I never got to talk to my urologist about the fact that some of my issues arise from other medications I am now taking.  This stuff happens at 70. I wanted to talk to him, because “Knowing is better than not knowing,” unless one is an old man with a stable condition and can be put off on a mid-level practitioner, rather than the physician.  I never did that when I was in practice.  I saw people, I returned their calls myself, I gave mountains of free advice and care, and I was a chump in another era.  But I was available, for better or for worse; for worse, if I were sleep-deprived, which was often. My office didn’t require people to make more than two 90 degree turns or walk more than 10 meters from the waiting room.  We didn’t need signs showing how to leave the sanctum sanctorum.  

It’s a different world.  

I wrote David and said I had missed him and had looked forward to seeing him.  I never got a reply.  That hurt.  It takes 24 seconds to send a polite blow off email.  I timed it once.  I sent an email to James deciding to take the medication we discussed, and several days later screwed up logging in to my patient portal, getting my account locked.  I waited and sent a couple of emails, and nothing happened.  A call finally settled everything, and I was told an email for me was on the portal, except it wasn’t.  Three days later, I got a three emails giving me a password to my account. Not being a digital native, I just thought it was a bad system, but digital is always better.

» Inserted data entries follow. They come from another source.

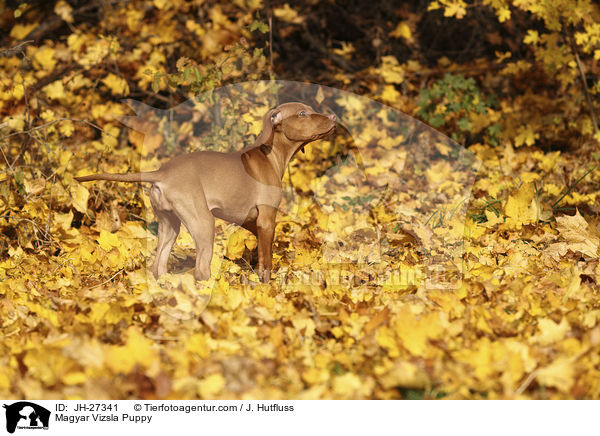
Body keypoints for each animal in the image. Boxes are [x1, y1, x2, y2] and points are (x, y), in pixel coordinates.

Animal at [76, 102, 338, 282]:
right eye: (302, 113)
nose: (334, 116)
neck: (270, 154)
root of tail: (162, 172)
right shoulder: (266, 219)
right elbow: (266, 259)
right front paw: (266, 285)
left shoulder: (252, 221)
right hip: (203, 223)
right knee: (200, 269)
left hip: (170, 224)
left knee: (158, 265)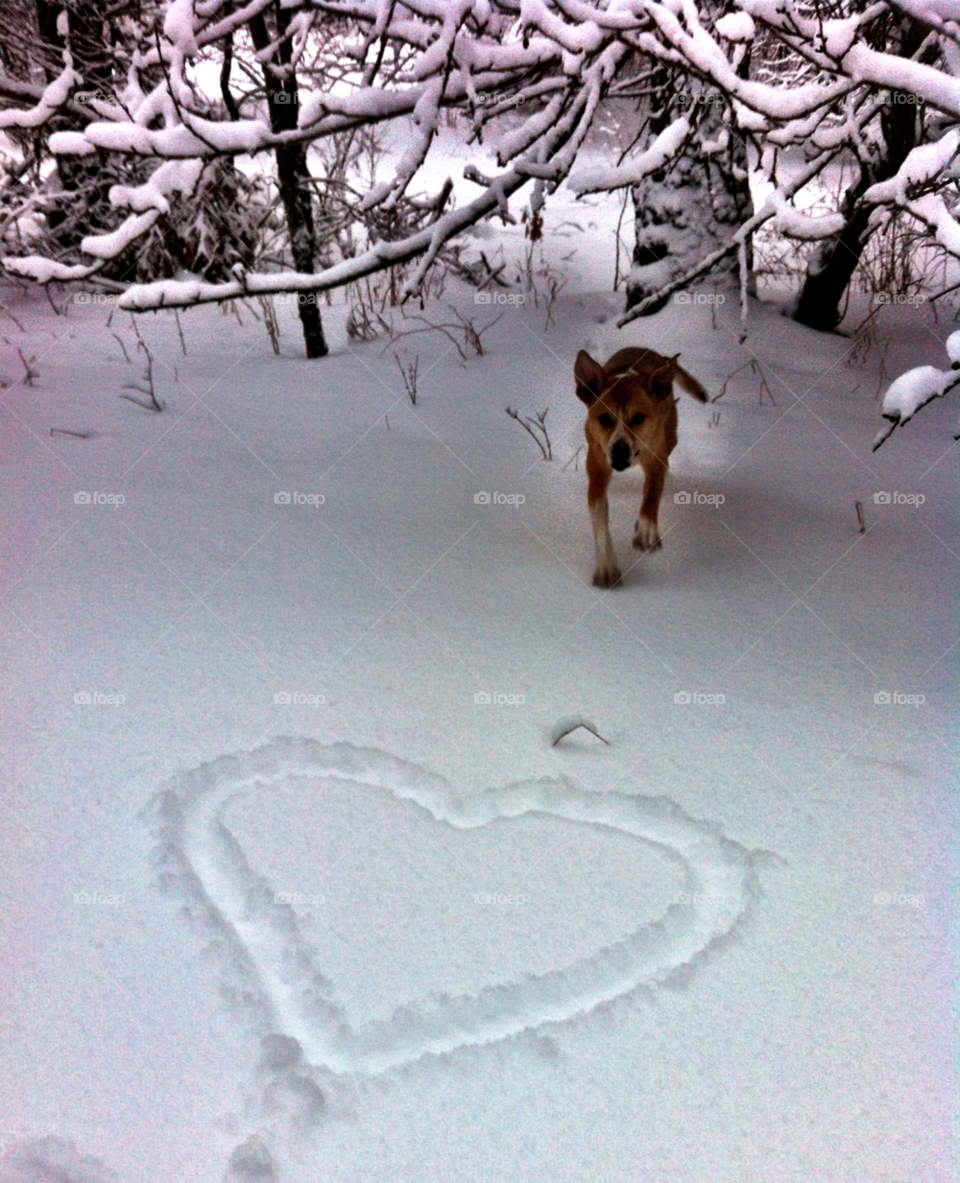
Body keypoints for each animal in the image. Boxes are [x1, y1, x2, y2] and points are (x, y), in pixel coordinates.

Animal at [575, 345, 710, 586]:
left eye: (638, 418)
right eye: (604, 419)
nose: (619, 451)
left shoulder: (656, 459)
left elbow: (651, 495)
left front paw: (646, 531)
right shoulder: (597, 464)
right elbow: (599, 515)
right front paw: (606, 567)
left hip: (670, 434)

I thought that the bill would be less because I saw the midlevel and didn’t have a urinalysis, which I wanted to have.  It is, after all, a urology office.  One colleague told me that my bill would be the same. We were both wrong. It was $150 more than the prior year, when I saw the physician AND had not only a urinalysis but an ultrasound. My followup care charges in 1992 were $35. By medical inflation, they should now be $90. It was $350 for what I described above. We’ve lost something in 21st century medical care.  We are arguing as a nation as to who should and should not have care and how it is paid for.  Fair enough.  We need to do more, in my opinion.

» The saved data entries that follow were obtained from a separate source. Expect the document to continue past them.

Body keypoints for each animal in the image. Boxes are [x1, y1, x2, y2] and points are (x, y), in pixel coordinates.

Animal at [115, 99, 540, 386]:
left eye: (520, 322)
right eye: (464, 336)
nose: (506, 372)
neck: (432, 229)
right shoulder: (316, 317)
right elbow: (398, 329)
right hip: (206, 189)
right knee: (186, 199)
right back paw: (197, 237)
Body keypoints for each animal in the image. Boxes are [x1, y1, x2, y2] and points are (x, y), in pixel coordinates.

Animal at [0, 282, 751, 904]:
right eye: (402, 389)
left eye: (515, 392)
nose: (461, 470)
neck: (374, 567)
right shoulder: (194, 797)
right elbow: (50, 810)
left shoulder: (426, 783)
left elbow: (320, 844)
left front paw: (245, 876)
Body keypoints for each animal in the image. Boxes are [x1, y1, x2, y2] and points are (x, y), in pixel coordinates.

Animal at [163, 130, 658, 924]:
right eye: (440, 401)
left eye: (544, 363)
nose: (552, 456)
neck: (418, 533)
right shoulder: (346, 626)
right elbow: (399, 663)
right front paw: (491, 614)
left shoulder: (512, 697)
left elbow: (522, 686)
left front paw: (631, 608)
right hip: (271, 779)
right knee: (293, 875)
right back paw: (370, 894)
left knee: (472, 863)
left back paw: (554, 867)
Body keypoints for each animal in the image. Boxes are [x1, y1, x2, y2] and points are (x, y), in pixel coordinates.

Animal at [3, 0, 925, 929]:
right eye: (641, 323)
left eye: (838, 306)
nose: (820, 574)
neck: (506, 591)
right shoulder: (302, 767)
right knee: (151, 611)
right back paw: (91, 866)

But how the care is delivered is not unimportant. Knowing is better than not knowing.  And there is still important magic given by physicians who actually take time to see patients. That time matters.  Knowing matters. Laying on the hands matters.  I didn’t fully understand that when I was in practice.  I do fully understand it now.

And we have yet to fully address quality of care.  That’s for the 22nd century.